- PROVIDED MATERIAL -
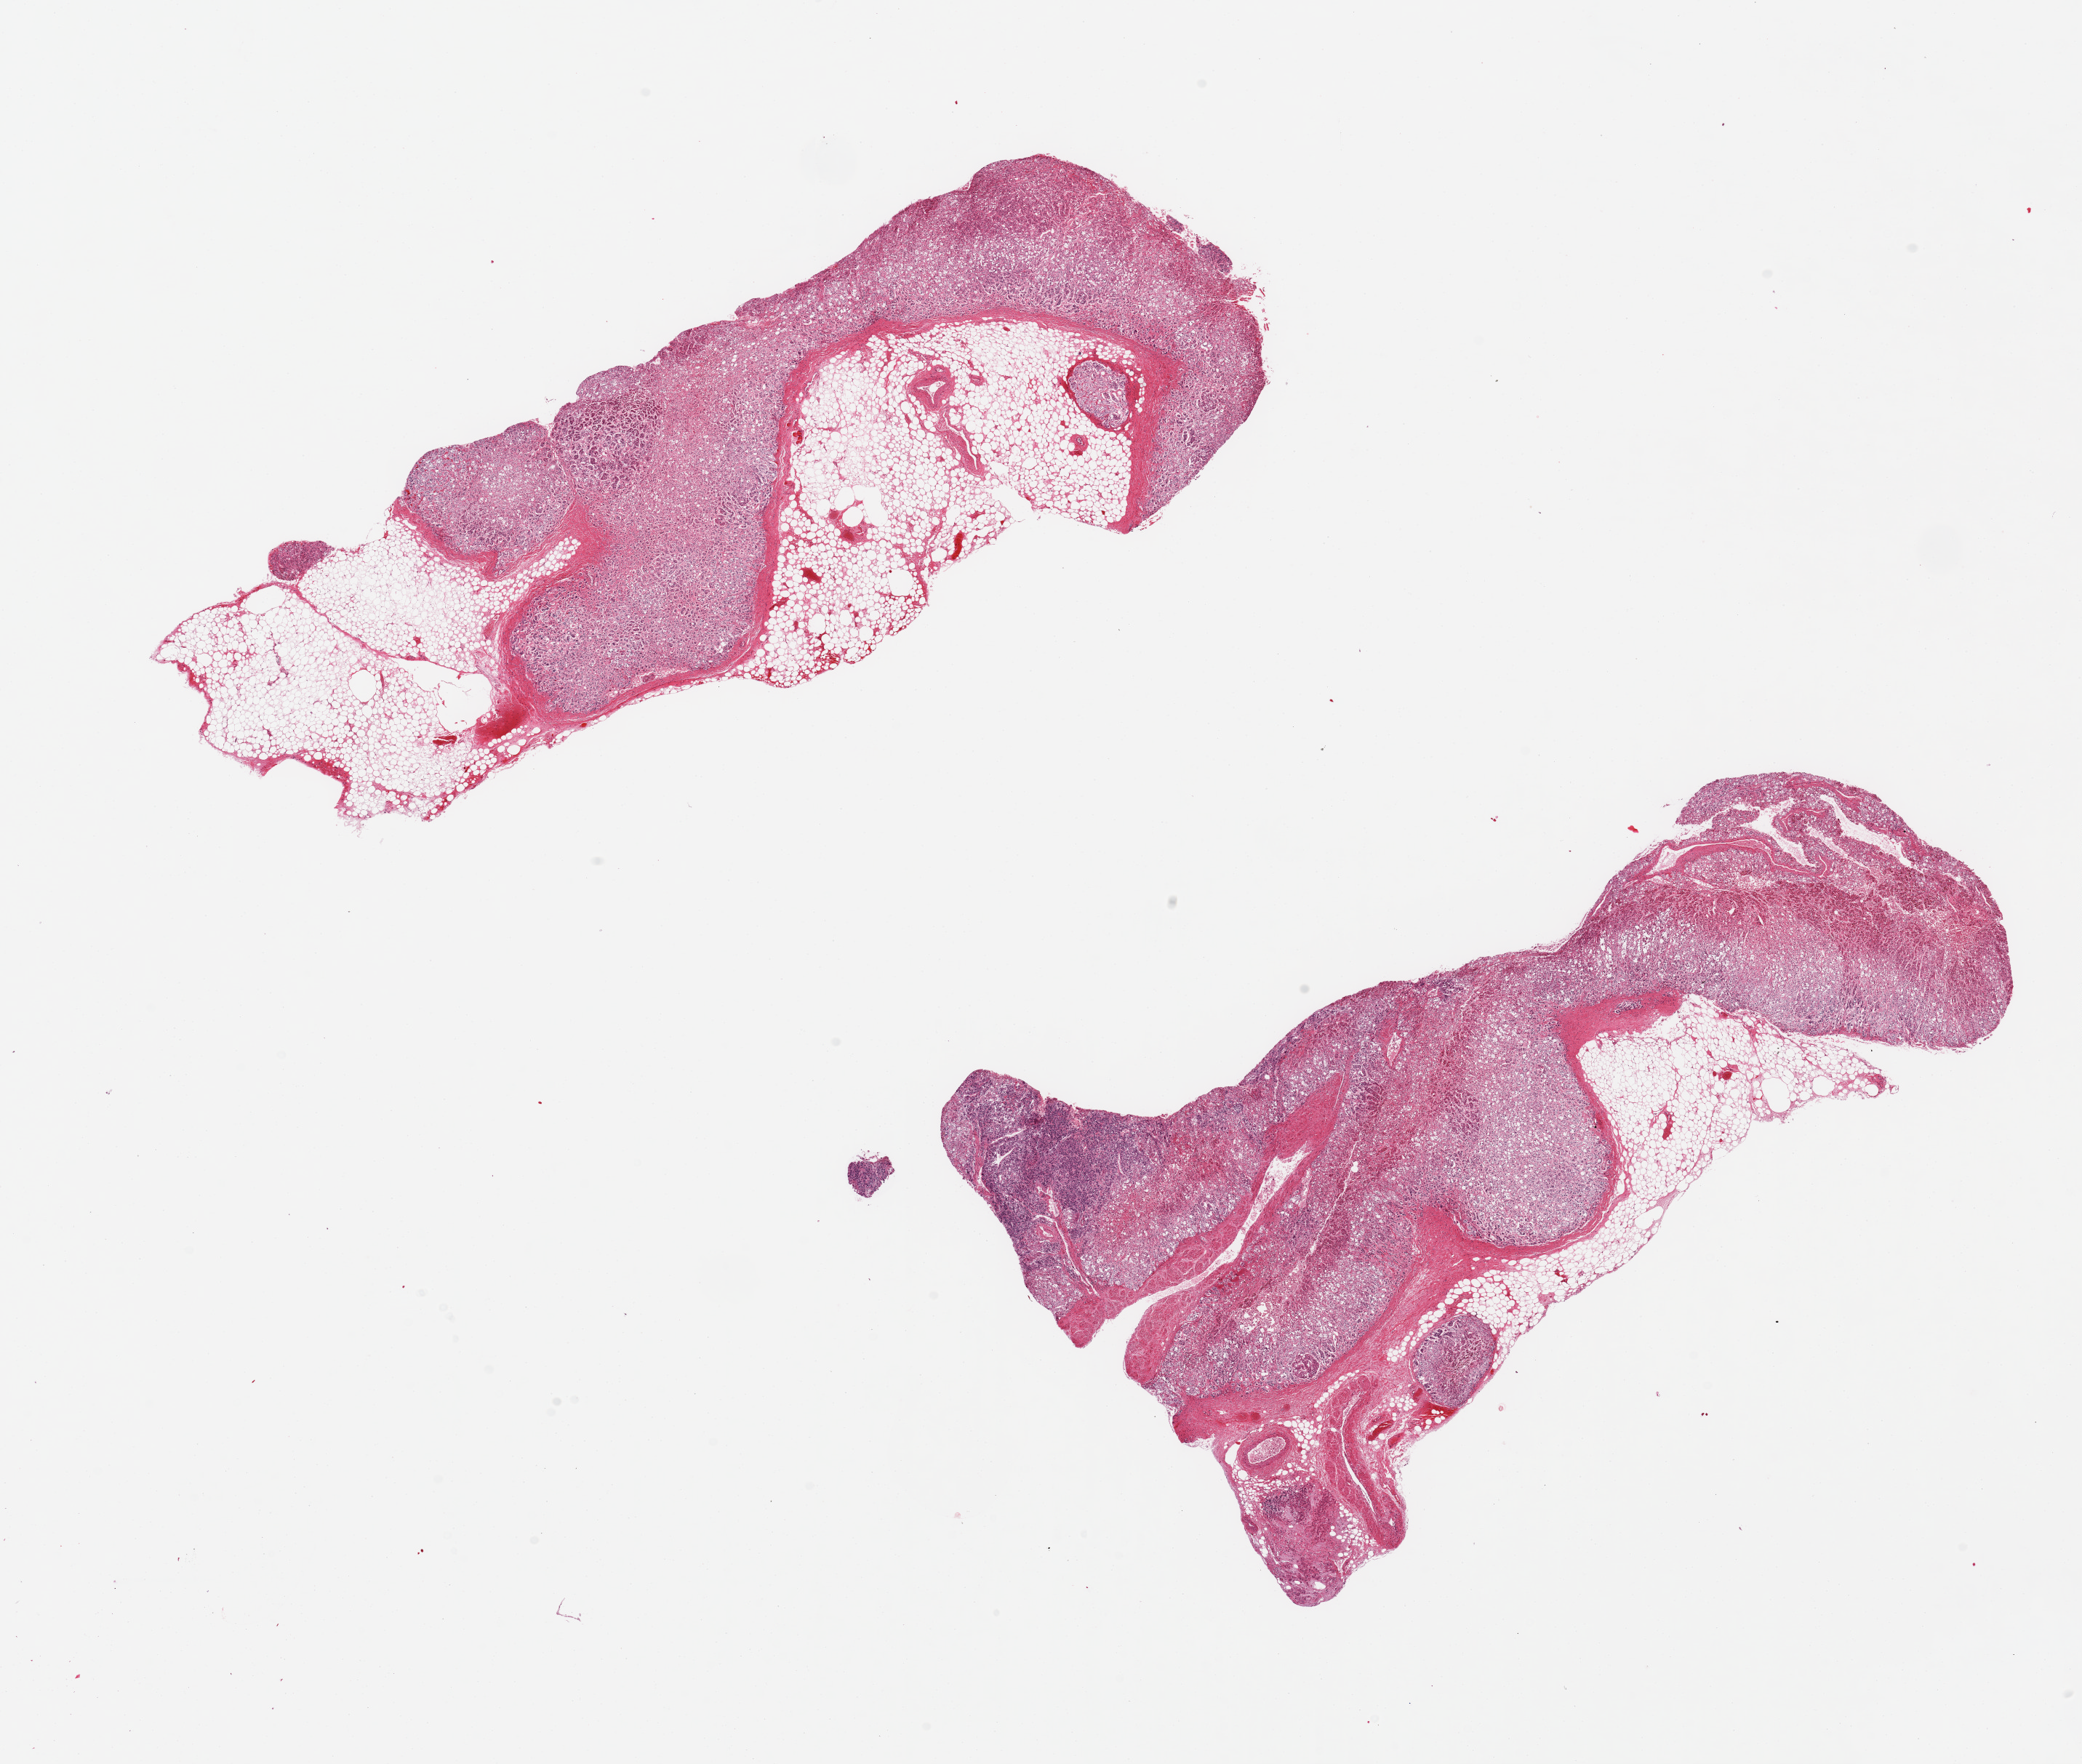
Hematoxylin and eosin (H&E) whole-slide image — low-resolution overview of the scanned area, about 22.6 x 19.2 mm, PAXgene-fixed, paraffin-embedded tissue, sampled site (target tissue): adrenal gland, tissue donor sample. Male donor.
Review note (as recorded): 2 pieces ~10x4mm, one ~50% fat, one ~20% fat.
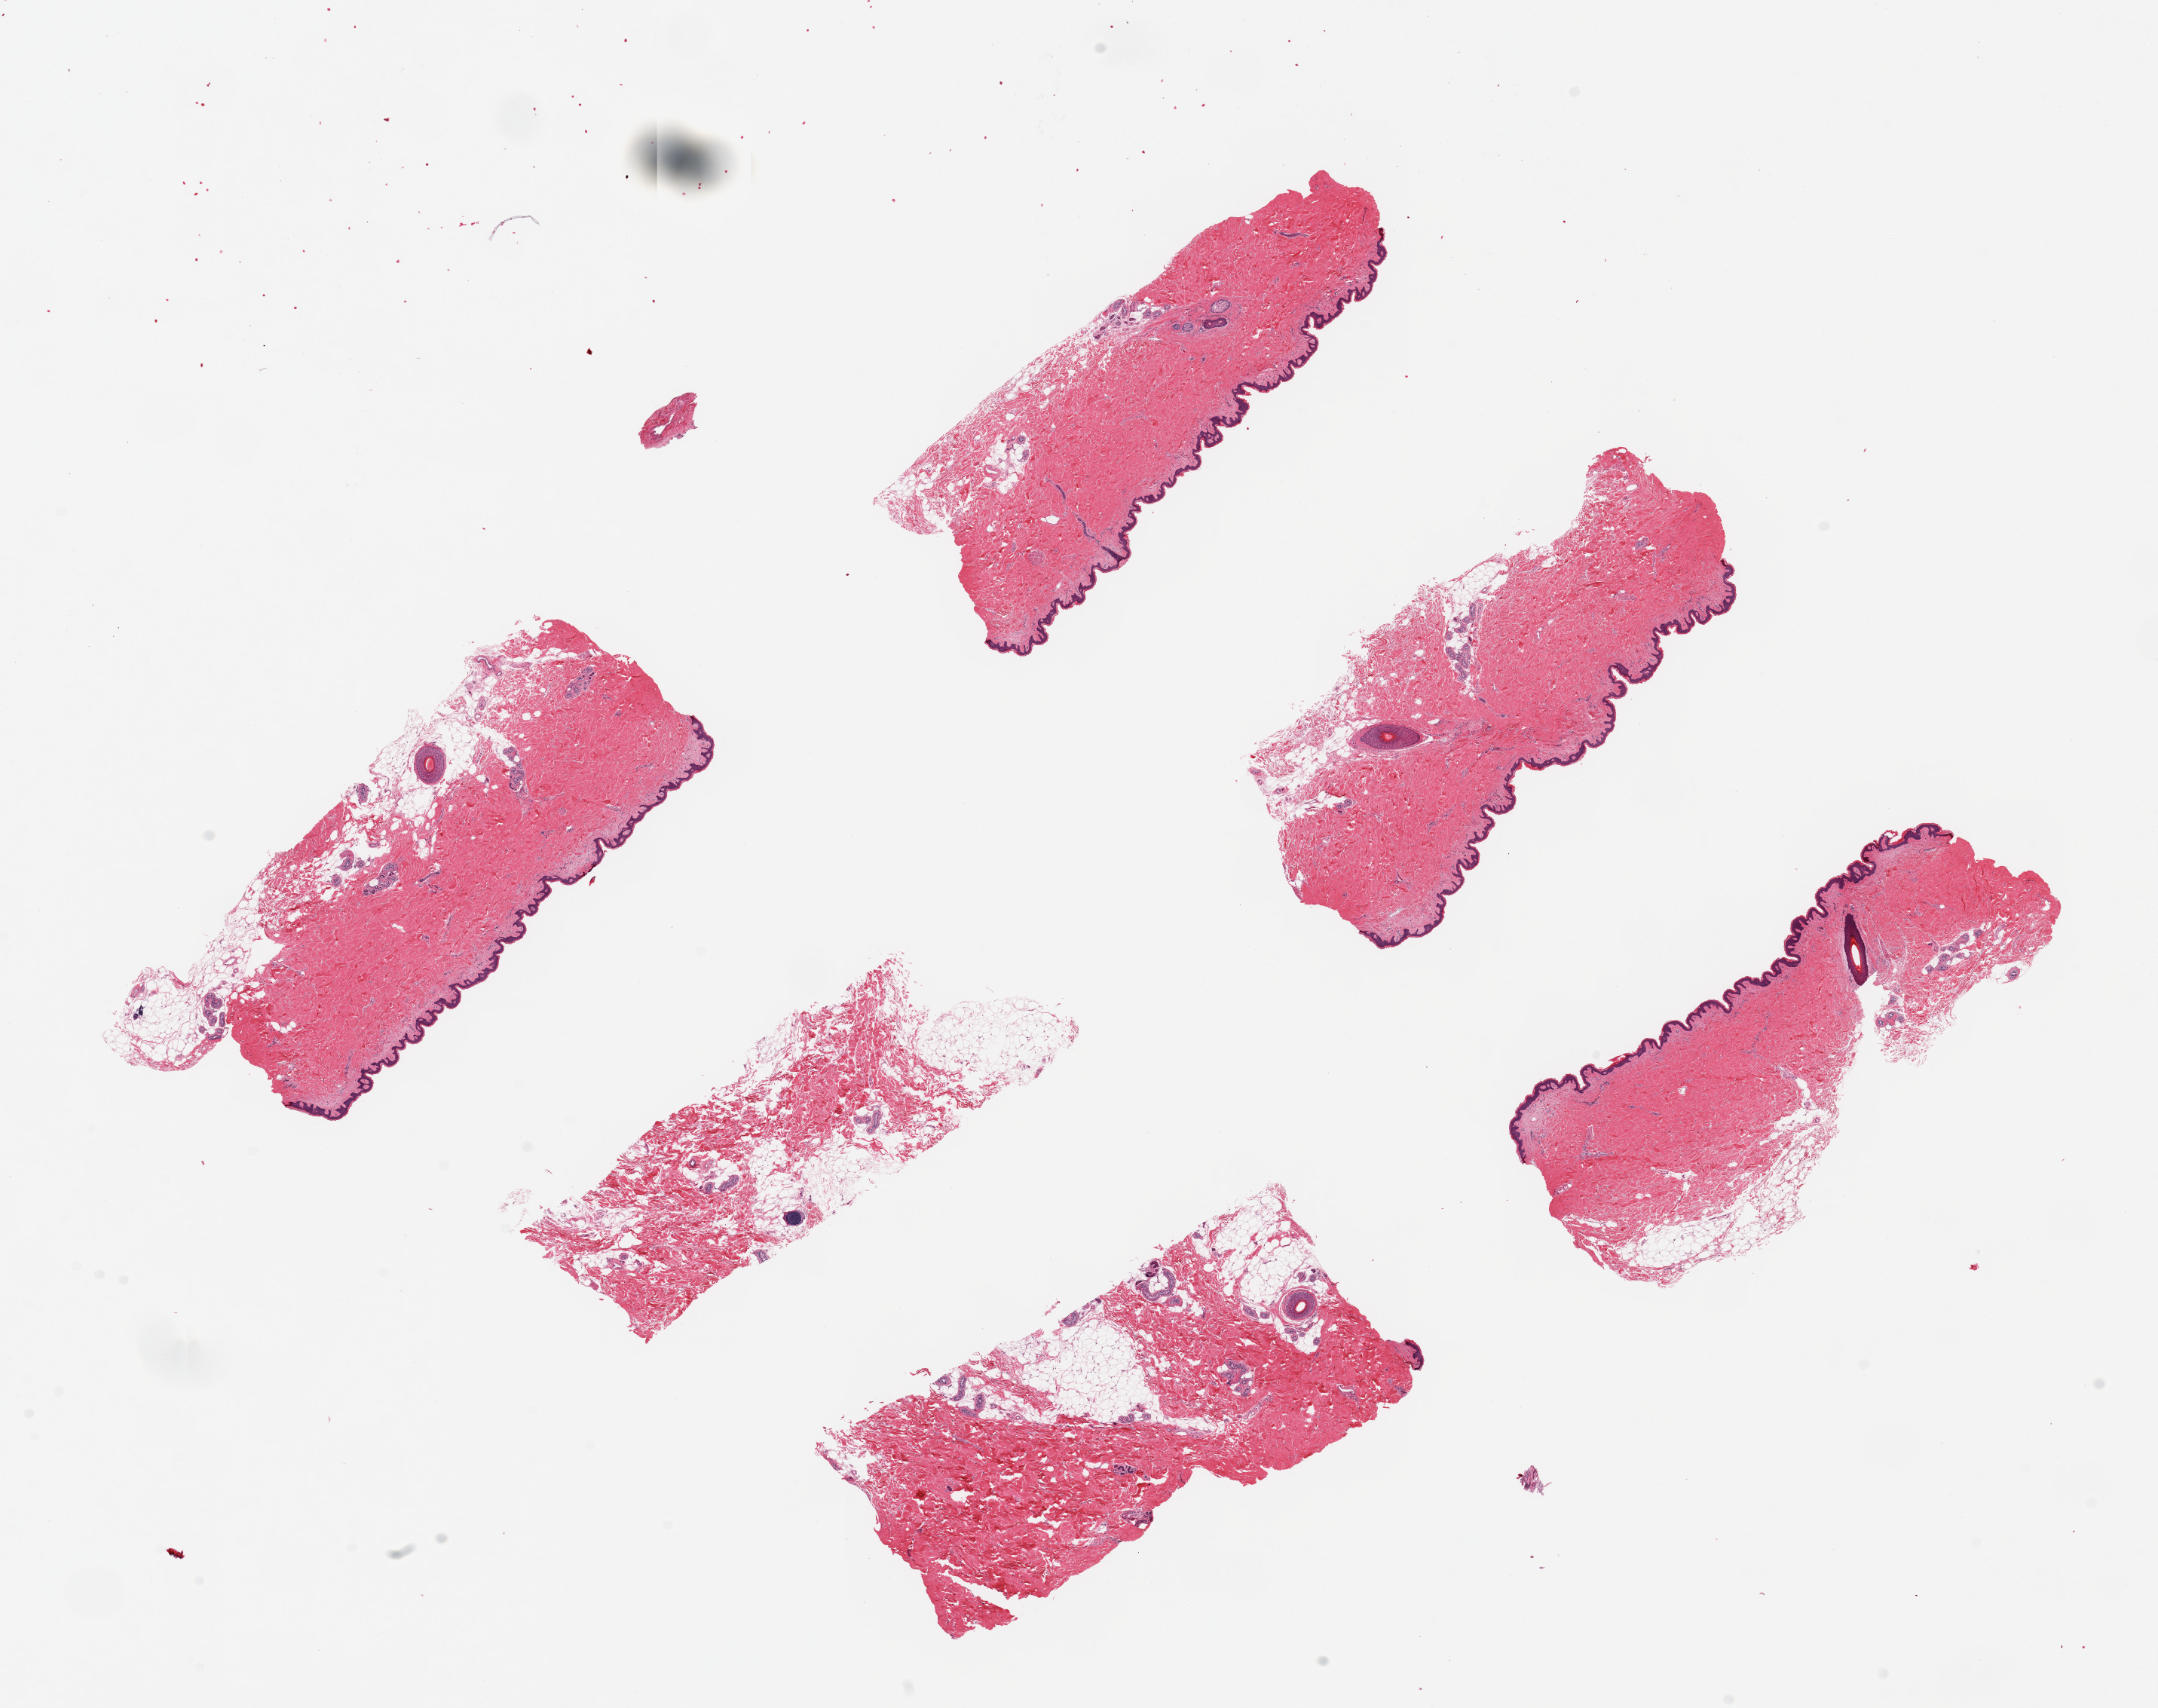
Hematoxylin and eosin (H&E) whole-slide image, shown as a low-resolution overview of the whole scanned area (about 22.6 x 17.9 mm), PAXgene-fixed, paraffin-embedded tissue, target tissue: skin of suprapubic region, tissue donor sample. Donor sex: female.
Reviewer comment on this tissue sample: 6 pieces, up to 6x2.5mm; up to 0.5mm subcutaneous adipose.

- TASK DESCRIPTION -
Please restate, word for word, the lines from the one with "Review note (as" through the final line of the material, both included, and omit the pictures.

- REPLY -
Review note (as recorded): 2 pieces ~10x4mm, one ~50% fat, one ~20% fat.
Hematoxylin and eosin (H&E) whole-slide image, shown as a low-resolution overview of the whole scanned area (about 22.6 x 17.9 mm), PAXgene-fixed, paraffin-embedded tissue, target tissue: skin of suprapubic region, tissue donor sample. Donor sex: female.
Reviewer comment on this tissue sample: 6 pieces, up to 6x2.5mm; up to 0.5mm subcutaneous adipose.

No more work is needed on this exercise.